砂時計は決して永遠に砂を落とし続けるわけではない。一定の時間が経てば必ず止まる。その有限性もまた、創作や仕事のプロセスに重なって見える。締め切りがあるからこそ、私たちは焦りながらも集中し、最後の一粒まで絞り出すようにアイデアを生む。もし永遠に砂が流れ続ける砂時計があったら、逆に私たちはいつまでも動き出せないかもしれない。
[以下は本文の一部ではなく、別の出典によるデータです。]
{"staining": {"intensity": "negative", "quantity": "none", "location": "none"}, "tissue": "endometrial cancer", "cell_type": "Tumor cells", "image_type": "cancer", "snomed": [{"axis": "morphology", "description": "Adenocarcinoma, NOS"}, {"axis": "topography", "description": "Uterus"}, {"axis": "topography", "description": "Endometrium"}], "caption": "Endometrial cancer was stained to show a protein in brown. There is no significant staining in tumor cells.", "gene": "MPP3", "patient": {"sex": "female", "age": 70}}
最近私は、自分の作業時間をあえて砂時計で区切ることを試している。スマホのタイマーよりもずっと物理的で、目の前で粒が落ちるのを見ていると、自分の中のリズムが調整される感覚がある。砂が少なくなるにつれて焦りが出るが、それがむしろ集中力を引き出してくれる。まるで「今しかない」という感覚が形になって目の前に置かれているようだ。
砂時計の中には無数の粒が入っているけれど、ひとつひとつを数えることはできない。私たちの思考も同じで、すべてを言葉にして拾い上げることはできない。それでも確かに流れは存在し、必ず下へと落ちていく。重要なのは、すべてを完璧にコントロールすることではなく、その流れを信じて待ちながら、出口を工夫して広げてやることではないだろうか。
砂時計を見つめながらそんなことを考えていると、日々の仕事や創作の詰まりも、ただ出口が狭いだけなのだと気づかされる。砂は必ず落ちる。ならば焦らずに、そして時には大胆にひっくり返して、新しい流れを作り出せばいい。砂時計はただの道具ではなく、思考の動きを映す小さな鏡のような存在なのかもしれない。